Ai privati anche la gestione della rete ferroviaria
La privatizzazione della società Ferrovie dello Stato Italiane è "il modello più efficiente di valorizzazione della holding". Così il 12 gennaio il ministro dell'Economia, Pier Carlo Padoan, in una doppia audizione alla Camera e al Senato ha spiegato la procedura che il governo intende seguire per attuare lo schema di decreto del presidente del Consiglio dei ministri varato il 23 novembre scorso dal nuovo duce Renzi per svendere ai privati il 40% dell'intera partecipazione detenuta dal Tesoro.
Il gruppo Fs, ha chiarito Padoan, consta di una società capogruppo, sotto la quale ci sono le undici società operative. Le due principali sono Trenitalia e Rfi, che si occupano rispettivamente della circolazione dei treni e della rete di binari. Quest'ultima, ha aggiunto Padoan, non andrà direttamente sul mercato ma sarà scorporata fra proprietà e gestione prima di arrivare alla quotazione in borsa.
“È possibile concepire una piena proprietà pubblica della rete e una gestione non pubblica?”, si è chiesto il ministro. “Sì, ci sono molti esempi in altri Paesi. E su questo posso anticipare una fortissima identità di vedute tra il ministro Delrio e me”.
In poche parole avremo una “rete ferroviaria pubblica”, con tutti i costi annessi e connessi, a cominciare dalla manutenzione che continueranno a gravare sulle spalle delle masse popolari, che però sarà gestita dai privati e che quindi incasseranno tutti i profitti. Non a caso il presidente dell'Autorità per i Trasporti Andrea Camanzi ha precisato che le tracce orarie e l'accesso alla rete saranno dunque gestiti da privati, mentre la proprietà dell'infrastruttura resterà in mani statali.

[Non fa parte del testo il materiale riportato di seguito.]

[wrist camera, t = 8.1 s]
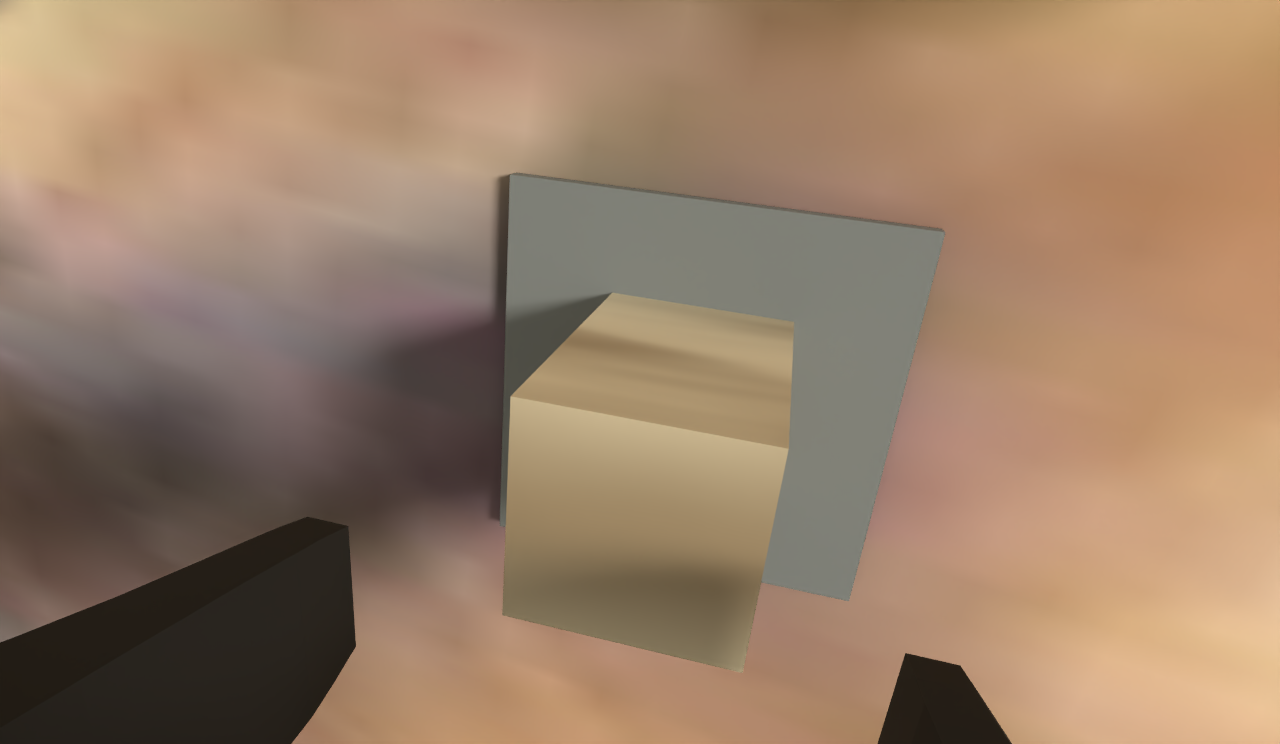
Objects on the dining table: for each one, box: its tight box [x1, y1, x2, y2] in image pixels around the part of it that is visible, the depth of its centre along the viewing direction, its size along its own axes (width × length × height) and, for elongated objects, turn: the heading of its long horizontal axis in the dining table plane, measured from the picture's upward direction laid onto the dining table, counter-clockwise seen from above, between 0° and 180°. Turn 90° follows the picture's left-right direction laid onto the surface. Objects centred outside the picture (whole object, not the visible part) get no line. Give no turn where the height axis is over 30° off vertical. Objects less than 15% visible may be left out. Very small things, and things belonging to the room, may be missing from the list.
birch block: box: [502, 293, 794, 673], centre depth 13 cm, size 4×4×6 cm
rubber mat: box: [500, 173, 945, 601], centre depth 16 cm, size 9×9×1 cm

Il tempo necessario per completare l'operazione è fissato entro la fine di quest'anno. “Ci sarà una fase di preparazione - ha spiegato Padoan - prima del tuffo nell'acqua”. Dal successo dell'operazione dipende gran parte del programma di privatizzazioni 2016-2018 da cui il governo si aspette lo 0,5% del Pil all'anno di entrate. Tutto "dipenderà dall'ottenimento di risultati di gestione, in modo che il bene sia valorizzato al massimo - ha aggiunto Padoan – in quanto Fs rappresenta un'azienda strategica e un'infrastruttura chiave". Perciò “è utile il coinvolgimento nella quotazione di Fs di investitori internazionali italiani e stranieri”.
Un invito a nozze per i pescecani capitalisti che si stanno già mettendo in coda per condendersi i bocconi più appetibili a cominciare dalle "Frecce" ad alta velocità.
Il valore stimato dell’azienda è di 45 miliardi di euro. I conti dell’azienda, risanata sulla pelle dei pendolari del trasporto pubblico locale, bersagliati da continui aumenti delle tariffe, costretti a viaggiare in carri bestiame, freddi d'inverno, caldi d'estate e in perenne ritardo, ha permesso nel 2014 al gruppo Ferrovie dello Stato di realizzare quasi 8,4 miliardi di ricavi operativi (303 milioni il risultato netto) mentre nel primo semestre 2015 i ricavi hanno sfiorato i 4,2 miliardi di euro e l’utile è aumentato del 2,5% rispetto allo stesso periodo del 2014, raggiungendo i 292 milioni.
Un bel gruzzolo che il nuovo duce Renzi e i suoi tirapiedi Padoan e Del Rio non hanno nessuna intenzione di reinvestire per il potenziamento e il rilancio del trasporto pubblico ma lavorano alacremente per servirlo su un bel piatto d'argento ai privati.